O machismo exercido pela sociedade como um todo, inclusive por mulheres, tem contribuído para a proliferação da violência. Reis esclarece que por ano acontecem 500.000 estupros em nosso país, e em 2017 houve um aumento de 325% nos casos de cárcere privado, incluindo a cidade de Contagem, portanto, há a necessidade de leis para coibir esses tipos de violência. Segundo ela, 503 mulheres sofrem violência doméstica no Brasil; 164 mulheres são estupradas todos os dias, na rua ou em casa, pois toda relação ainda que com o seu namorado/marido ou companheiro, se te machuca, se não te dá prazer, se você disse não reiteradas vezes, é estupro. As mulheres que não cumprem o papel imposto pela sociedade, seja não cuidando da casa e dos filhos como deveria, seja se negando a ter relações sexuais com o marido ou até mesmo se dedicando a cuidar do seu corpo e intelecto, são consideradas provocadoras da ira dos homens e portanto merecem ser violentadas.
A mulher é tida como afetiva, mas assexuada, devendo ocupar os papéis de mãe, esposa, dona-de-casa, realizando-se através dos outros. É convencida de sua vocação materna natural e conduzida ao território da vida doméstica.

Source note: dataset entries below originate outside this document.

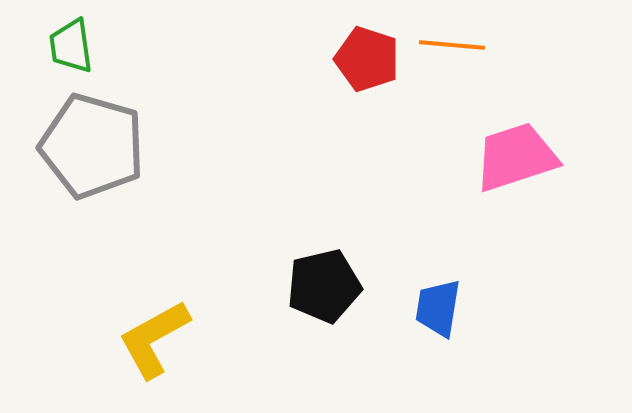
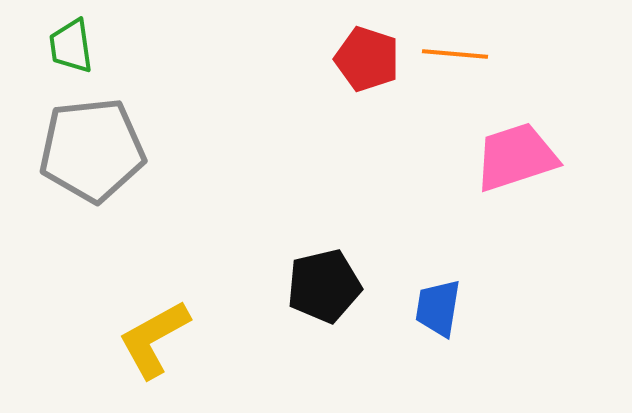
orange line: moved 3 px right, 9 px down
gray pentagon: moved 4 px down; rotated 22 degrees counterclockwise
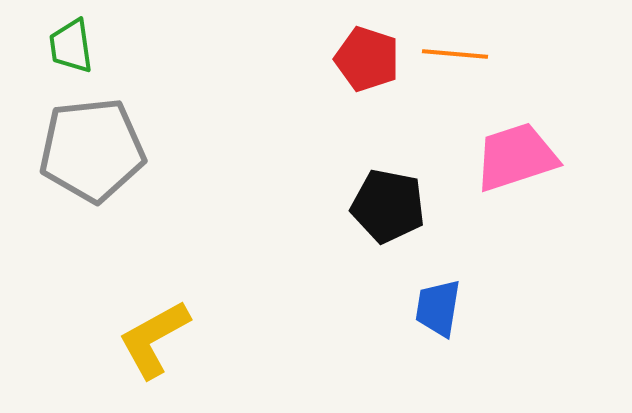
black pentagon: moved 64 px right, 80 px up; rotated 24 degrees clockwise
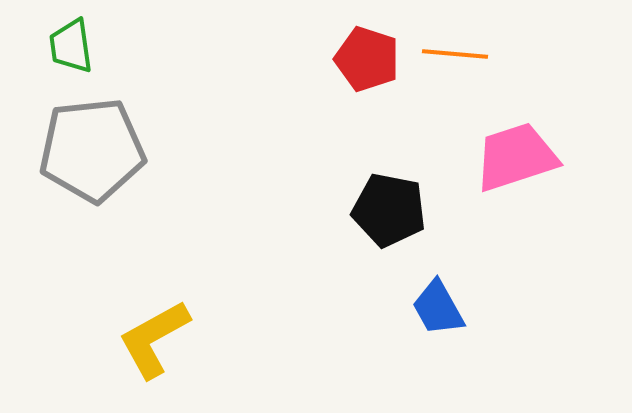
black pentagon: moved 1 px right, 4 px down
blue trapezoid: rotated 38 degrees counterclockwise
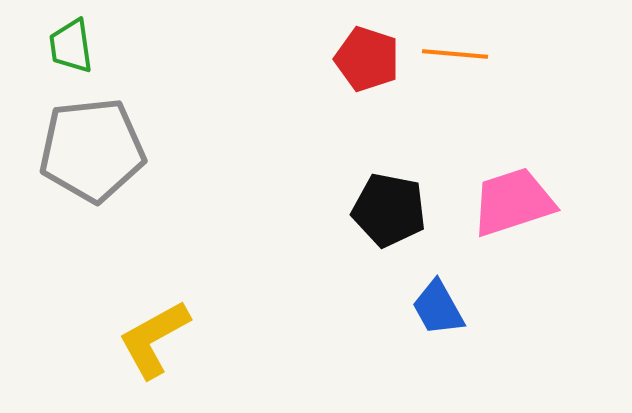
pink trapezoid: moved 3 px left, 45 px down
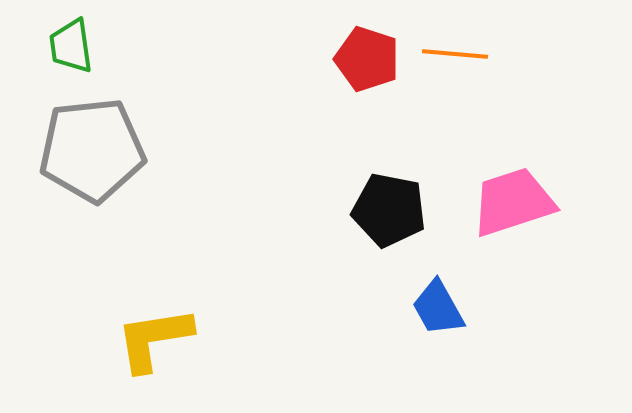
yellow L-shape: rotated 20 degrees clockwise
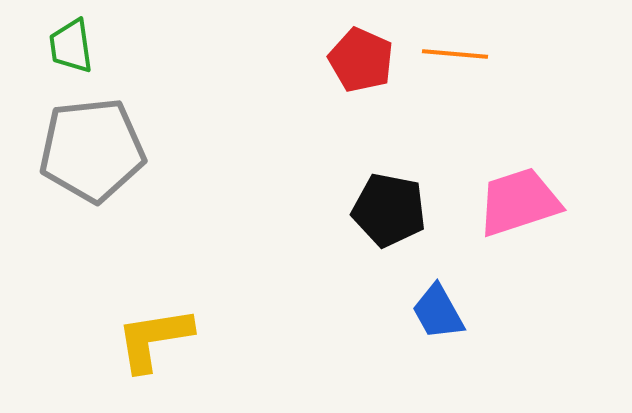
red pentagon: moved 6 px left, 1 px down; rotated 6 degrees clockwise
pink trapezoid: moved 6 px right
blue trapezoid: moved 4 px down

Aquelas que não agissem dessa forma eram vistas como anormais, pecadoras, criminosas, desobedecendo à ordem natural das coisas e pondo em risco todo o futuro da nação. (BARRETO, 2013, p. 75 e 76)
Chagas chama a atenção dizendo que precisamos ficar atentos aos sinais que essas vítimas nos apresentam, sem deixar nos influenciar pelas aparências, pois a pessoa que agride se mostra completamente diferente do que é realmente, e esse fato de o agressor ter um comportamento diferenciado com as outras pessoas faz com que as vítimas tenham medo de denunciá-los, pois na maioria das vezes não há testemunhas das agressões, e também há o fato do despreparo no atendimento por parte dos agentes incumbidos da resolução do problema, quando uma mulher se dirige aos órgãos públicos para fazer a denúncia. Advogadas e psicólogas relatam que quando estão acompanhando as vítimas para fazer a denúncia, ainda hoje, se deparam com agentes públicos despreparados e machistas que passam a questionar as vítimas sobre o seu papel como mulher, sobre suas vestimentas, seu comportamento, enfim, como se fossem as responsáveis pelos abusos sofridos.
Neste sentido, a atuação de todas as Delegacias de polícia que atendam as mulheres em situação de violência, deve estar pautada no respeito aos direitos humanos, na perspectiva de que essas mulheres em situação de violência de gênero devem ser consideradas sujeitas de direitos e merecedoras de atenção. (BOBADILLA, 2016, p. 30)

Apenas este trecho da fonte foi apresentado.